Texte étudié:
Ebola Bundibugyo : la RDC et l'OMS accélèrent la recherche d’un vaccin, une avancée souveraine
La République démocratique du Congo, aux côtés de l’Organisation mondiale de la Santé (OMS), intensifie la lutte contre la souche meurtrière Bundibugyo du virus Ebola. Depuis la province d’Ituri, épicentre de l’épidémie, des essais cliniques sont en cours. Une mobilisation rapide qui illustre la capacité de nos institutions à répondre aux urgences sanitaires, dans le respect de notre souveraineté.
Pourquoi cette épidémie est-elle particulièrement préoccupante ?
La souche Bundibugyo, qui sévit depuis le printemps dans le nord-est du pays, a déjà causé la mort de 1.657 personnes. Contrairement aux précédentes flambées, aucun traitement ni vaccin approuvé n’existait jusqu’ici contre ce variant. En mai dernier, face à l’ampleur de la crise, l’OMS avait déclaré une « urgence internationale », le deuxième niveau d’alerte le plus élevé. Aujourd’hui, grâce à une coordination exemplaire entre les autorités congolaises et les partenaires internationaux, la recherche avance.
Des essais cliniques lancés sans précédent
« Par rapport aux précédentes épidémies d’Ebola, les essais cliniques ont démarré plus rapidement cette fois-ci », a souligné Vasee Moorthy, responsable par intérim du programme R&D Blueprint de l’OMS. Les protocoles avaient été préparés avant même la déclaration officielle de l’épidémie en RDC, à la mi-mai. Une réactivité qui témoigne de la maturité de notre système de recherche.
Des essais de phase 1 ont débuté le 24 juillet au Royaume-Uni, menés par l’université d’Oxford et le Serum Institute of India. Moderna doit également lancer une phase d’évaluation au Canada « dans les prochains jours ». Ces travaux, menés sur des furets et des singes, permettront de vérifier la tolérance des produits avant d’envisager des tests humains.
La RDC en première ligne : un essai clinique à Ituri
Parallèlement, l’Institut national de recherche biomédicale (INRB) de la RDC, en collaboration avec un consortium international, mène un essai clinique dans la province d’Ituri. L’objectif : développer un traitement préventif après exposition au virus. « Plus de 25 patients ont été recrutés pour évaluer l’efficacité d’un médicament administré par voie orale pendant dix jours à des contacts à haut risque », précise l’OMS.
Trois sites de dépistage sont déjà opérationnels dans cette province. Un quatrième doit ouvrir cette semaine. « Nous essayons d’accélérer le recrutement », a déclaré le Dr Moorthy. « Mais comme il s’agit d’essais cliniques, nous devons assurer un suivi sécurisé des participants. Cela prend du temps de déployer davantage d’équipes et de sites. »
Une épidémie qui s’emballe, mais une riposte qui s’organise
L’épidémie continue de se propager. La semaine dernière, 567 nouveaux cas et 296 décès ont été enregistrés, les bilans hebdomadaires les plus élevés depuis le début de la flambée le 15 mai. Au total, la RDC comptabilise 3.748 cas confirmés, 1.657 décès et 708 guérisons. La maladie touche 49 zones de santé dans cinq provinces : Ituri, Haut-Uélé, Nord-Kivu, Sud-Kivu et Tshopo. L’Ituri concentre encore près de 90 % des cas.

Extrait des données:
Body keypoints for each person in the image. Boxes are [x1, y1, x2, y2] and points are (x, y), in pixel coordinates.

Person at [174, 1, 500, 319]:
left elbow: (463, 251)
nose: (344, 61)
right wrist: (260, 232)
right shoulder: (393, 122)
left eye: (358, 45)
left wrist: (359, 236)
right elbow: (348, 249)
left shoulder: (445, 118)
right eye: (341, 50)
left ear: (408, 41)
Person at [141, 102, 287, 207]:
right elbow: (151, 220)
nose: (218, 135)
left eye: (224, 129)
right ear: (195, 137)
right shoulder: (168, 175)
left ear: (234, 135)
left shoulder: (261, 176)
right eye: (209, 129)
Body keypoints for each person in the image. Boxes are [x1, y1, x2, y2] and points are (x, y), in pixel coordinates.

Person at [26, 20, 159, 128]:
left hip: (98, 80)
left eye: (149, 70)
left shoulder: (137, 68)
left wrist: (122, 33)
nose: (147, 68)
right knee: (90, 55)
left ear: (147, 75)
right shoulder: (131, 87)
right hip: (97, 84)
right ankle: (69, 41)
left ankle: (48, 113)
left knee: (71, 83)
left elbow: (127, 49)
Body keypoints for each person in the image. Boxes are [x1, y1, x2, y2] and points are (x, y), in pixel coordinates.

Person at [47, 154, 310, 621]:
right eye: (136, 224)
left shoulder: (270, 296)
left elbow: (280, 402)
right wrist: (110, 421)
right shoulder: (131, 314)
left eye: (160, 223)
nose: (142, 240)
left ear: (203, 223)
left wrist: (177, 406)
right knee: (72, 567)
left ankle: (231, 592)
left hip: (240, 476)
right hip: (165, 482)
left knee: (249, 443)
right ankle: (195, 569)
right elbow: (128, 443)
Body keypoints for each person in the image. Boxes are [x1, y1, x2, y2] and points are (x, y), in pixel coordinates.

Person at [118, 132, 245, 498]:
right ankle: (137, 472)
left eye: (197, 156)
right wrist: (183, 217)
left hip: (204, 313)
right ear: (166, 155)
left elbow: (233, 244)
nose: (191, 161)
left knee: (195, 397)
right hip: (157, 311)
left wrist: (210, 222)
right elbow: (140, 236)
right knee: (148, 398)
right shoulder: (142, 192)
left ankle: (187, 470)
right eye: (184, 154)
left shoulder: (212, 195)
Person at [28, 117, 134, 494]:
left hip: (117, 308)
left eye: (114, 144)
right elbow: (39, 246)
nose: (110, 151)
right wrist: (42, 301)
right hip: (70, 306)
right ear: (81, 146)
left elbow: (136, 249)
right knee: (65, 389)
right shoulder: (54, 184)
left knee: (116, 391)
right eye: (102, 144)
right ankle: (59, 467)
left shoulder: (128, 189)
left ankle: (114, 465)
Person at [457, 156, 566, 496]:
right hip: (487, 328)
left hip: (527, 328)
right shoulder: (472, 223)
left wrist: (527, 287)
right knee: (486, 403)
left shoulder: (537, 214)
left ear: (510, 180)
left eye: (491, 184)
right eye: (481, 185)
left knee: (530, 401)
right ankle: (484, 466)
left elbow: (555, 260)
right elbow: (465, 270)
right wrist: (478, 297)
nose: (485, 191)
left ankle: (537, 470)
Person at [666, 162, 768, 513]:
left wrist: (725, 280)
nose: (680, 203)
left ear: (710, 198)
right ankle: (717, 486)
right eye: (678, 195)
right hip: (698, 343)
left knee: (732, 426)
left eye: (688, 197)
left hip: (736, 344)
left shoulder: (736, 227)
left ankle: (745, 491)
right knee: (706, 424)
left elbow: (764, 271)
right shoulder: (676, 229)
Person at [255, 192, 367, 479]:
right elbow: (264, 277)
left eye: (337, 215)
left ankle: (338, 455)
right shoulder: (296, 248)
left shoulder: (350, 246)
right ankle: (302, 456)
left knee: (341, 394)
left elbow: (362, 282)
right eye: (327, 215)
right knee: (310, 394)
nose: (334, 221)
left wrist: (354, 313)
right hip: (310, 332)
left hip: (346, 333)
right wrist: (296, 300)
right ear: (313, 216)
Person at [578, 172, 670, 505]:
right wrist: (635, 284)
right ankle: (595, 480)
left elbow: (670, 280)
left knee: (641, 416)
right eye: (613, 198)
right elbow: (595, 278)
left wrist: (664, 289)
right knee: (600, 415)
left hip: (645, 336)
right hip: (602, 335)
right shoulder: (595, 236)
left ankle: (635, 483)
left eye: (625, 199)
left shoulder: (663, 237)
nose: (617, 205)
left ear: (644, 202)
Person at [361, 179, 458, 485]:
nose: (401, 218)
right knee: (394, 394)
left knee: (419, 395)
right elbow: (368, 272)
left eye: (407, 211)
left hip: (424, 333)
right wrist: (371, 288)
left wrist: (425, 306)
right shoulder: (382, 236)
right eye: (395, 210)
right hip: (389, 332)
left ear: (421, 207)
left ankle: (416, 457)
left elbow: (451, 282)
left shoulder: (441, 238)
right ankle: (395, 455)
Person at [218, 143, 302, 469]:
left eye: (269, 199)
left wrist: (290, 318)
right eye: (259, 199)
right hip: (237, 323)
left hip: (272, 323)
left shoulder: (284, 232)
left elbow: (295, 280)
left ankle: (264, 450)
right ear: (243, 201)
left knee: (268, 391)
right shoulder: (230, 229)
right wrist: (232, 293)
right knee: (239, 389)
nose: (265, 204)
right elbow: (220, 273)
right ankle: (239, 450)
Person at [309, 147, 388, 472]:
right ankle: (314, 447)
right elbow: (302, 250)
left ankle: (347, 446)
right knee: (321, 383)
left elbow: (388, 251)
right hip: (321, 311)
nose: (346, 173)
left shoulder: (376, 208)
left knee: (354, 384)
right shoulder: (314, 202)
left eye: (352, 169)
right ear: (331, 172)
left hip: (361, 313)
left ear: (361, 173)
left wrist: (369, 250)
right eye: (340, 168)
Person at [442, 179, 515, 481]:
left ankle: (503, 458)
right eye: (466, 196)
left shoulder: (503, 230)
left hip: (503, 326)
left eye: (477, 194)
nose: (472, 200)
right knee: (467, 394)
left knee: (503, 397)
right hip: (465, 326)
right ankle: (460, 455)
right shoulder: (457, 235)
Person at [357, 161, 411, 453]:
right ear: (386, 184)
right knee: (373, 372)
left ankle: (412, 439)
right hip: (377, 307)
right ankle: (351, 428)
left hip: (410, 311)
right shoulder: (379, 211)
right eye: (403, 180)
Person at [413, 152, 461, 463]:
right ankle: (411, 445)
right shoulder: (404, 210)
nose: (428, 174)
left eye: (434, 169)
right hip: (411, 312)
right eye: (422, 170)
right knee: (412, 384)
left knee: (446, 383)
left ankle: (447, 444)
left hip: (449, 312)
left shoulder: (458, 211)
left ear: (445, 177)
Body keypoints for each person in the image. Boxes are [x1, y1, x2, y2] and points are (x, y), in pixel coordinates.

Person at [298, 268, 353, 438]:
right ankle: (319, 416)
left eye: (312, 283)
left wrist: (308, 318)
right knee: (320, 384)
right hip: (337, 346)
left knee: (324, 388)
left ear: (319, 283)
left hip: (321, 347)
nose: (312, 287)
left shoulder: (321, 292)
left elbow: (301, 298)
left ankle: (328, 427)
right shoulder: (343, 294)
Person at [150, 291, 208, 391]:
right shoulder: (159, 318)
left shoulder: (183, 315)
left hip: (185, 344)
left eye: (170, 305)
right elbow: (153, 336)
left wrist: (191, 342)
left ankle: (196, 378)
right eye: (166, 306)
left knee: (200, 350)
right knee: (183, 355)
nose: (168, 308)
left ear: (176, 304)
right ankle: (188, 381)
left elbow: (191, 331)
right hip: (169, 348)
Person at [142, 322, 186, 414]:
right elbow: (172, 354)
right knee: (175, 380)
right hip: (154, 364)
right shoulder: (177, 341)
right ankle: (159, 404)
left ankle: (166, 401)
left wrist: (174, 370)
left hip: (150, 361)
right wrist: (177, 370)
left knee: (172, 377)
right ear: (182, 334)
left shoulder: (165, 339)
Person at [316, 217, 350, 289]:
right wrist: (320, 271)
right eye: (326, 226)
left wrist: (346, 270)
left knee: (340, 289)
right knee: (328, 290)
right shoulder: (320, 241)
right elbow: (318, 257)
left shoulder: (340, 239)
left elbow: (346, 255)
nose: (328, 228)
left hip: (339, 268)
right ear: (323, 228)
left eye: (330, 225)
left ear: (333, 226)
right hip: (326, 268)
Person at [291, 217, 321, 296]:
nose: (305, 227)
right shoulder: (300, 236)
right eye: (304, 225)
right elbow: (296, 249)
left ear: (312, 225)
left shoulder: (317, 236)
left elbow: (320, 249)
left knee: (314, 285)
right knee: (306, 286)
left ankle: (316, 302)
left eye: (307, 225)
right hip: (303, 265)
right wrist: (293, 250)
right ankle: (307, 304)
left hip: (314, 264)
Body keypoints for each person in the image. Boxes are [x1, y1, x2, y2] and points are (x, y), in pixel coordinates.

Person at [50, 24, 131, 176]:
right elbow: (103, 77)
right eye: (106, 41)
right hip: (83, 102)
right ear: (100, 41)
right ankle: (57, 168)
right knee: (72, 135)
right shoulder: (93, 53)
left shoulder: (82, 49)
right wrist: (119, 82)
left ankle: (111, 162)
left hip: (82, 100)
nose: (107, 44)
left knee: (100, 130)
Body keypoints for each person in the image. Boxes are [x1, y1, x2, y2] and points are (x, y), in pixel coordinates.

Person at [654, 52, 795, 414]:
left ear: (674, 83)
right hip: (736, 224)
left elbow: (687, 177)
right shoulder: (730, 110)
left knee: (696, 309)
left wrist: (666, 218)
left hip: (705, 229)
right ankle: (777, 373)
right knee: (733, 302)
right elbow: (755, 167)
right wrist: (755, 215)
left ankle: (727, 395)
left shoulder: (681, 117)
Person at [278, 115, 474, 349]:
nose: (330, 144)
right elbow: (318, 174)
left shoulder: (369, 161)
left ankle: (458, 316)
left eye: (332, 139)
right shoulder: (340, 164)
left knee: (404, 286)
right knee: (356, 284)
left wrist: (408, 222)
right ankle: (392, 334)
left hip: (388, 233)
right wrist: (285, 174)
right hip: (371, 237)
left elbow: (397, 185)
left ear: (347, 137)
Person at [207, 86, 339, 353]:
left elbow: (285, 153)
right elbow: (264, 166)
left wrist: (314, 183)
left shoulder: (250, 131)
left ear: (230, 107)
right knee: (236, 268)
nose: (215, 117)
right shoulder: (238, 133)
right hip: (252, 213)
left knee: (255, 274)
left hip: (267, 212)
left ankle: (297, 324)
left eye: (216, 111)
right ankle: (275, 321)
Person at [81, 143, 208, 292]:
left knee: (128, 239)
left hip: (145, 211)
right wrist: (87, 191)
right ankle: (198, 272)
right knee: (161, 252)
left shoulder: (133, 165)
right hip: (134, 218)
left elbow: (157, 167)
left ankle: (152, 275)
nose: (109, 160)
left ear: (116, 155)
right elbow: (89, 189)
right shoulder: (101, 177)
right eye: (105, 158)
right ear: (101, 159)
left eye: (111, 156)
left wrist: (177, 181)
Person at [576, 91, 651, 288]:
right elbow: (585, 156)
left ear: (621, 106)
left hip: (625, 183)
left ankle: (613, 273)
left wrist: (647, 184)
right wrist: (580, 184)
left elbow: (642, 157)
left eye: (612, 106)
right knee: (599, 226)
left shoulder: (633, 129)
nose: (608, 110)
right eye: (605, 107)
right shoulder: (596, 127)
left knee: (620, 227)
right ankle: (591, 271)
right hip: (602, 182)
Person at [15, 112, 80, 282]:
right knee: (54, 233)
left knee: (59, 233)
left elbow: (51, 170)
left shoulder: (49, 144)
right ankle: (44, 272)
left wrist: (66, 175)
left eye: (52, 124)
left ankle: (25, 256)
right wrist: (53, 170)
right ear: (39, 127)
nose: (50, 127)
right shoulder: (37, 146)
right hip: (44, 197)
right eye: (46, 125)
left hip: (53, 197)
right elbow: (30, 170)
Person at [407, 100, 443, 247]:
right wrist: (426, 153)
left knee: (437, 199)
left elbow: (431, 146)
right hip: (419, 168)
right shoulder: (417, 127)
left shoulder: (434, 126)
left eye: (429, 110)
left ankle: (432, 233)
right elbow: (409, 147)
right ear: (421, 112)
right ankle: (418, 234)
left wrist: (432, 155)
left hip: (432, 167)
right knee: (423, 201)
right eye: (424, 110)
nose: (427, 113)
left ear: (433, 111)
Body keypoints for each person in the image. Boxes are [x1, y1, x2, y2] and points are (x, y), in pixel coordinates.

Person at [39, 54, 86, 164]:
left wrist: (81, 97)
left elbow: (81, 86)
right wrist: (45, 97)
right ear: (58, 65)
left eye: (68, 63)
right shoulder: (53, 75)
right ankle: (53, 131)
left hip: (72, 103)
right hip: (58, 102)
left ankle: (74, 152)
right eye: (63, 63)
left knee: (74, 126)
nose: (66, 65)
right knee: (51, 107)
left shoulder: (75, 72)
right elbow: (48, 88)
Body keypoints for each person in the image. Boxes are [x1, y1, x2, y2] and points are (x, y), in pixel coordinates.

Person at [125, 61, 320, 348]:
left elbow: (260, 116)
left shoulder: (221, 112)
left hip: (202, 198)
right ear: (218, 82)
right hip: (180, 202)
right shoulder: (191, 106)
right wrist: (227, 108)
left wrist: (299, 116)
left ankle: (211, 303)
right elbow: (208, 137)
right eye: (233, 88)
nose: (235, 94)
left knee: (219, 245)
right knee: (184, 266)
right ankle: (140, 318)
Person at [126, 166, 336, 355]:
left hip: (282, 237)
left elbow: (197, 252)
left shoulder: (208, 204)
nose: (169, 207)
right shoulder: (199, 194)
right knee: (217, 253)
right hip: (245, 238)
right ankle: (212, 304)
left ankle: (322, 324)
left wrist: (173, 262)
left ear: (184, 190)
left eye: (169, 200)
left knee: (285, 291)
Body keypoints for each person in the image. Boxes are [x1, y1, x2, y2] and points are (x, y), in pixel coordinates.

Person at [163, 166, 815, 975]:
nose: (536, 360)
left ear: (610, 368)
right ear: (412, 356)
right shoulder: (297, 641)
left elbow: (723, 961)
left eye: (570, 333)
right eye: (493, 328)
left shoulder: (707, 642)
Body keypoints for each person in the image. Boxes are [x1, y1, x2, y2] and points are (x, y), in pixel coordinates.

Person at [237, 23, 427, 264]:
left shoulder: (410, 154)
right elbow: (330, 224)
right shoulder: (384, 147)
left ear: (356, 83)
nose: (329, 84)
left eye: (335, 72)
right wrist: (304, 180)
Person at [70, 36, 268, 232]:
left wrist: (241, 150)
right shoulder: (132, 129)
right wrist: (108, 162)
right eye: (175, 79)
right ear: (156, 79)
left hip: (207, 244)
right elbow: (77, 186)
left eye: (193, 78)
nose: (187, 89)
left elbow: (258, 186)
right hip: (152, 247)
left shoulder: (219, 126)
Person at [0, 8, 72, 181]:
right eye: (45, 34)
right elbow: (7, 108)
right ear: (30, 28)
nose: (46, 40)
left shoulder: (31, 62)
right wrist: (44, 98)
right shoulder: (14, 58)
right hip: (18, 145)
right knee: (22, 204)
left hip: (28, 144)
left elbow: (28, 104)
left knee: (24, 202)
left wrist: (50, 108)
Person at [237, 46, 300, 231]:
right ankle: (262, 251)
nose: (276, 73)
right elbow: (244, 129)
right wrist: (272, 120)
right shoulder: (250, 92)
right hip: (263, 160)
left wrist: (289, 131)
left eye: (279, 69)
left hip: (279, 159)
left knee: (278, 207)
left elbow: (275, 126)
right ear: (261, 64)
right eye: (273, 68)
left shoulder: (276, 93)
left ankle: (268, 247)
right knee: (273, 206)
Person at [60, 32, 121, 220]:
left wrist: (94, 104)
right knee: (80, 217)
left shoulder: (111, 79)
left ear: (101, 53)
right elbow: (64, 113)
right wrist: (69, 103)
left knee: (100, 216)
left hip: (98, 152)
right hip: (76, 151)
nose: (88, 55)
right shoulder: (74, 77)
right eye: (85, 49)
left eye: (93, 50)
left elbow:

Travail demandé:
**a.** D'après le texte étudié, combien de sites de dépistage fonctionnent déjà dans la province d'Ituri ?
**b.** Traduisez en anglais cette phrase du texte étudié : « L’Ituri concentre encore près de 90 % des cas. »

Réponses par tâche:
**a.** Trois sites de dépistage y sont déjà opérationnels.

**b.** Ituri still accounts for nearly 90% of the cases.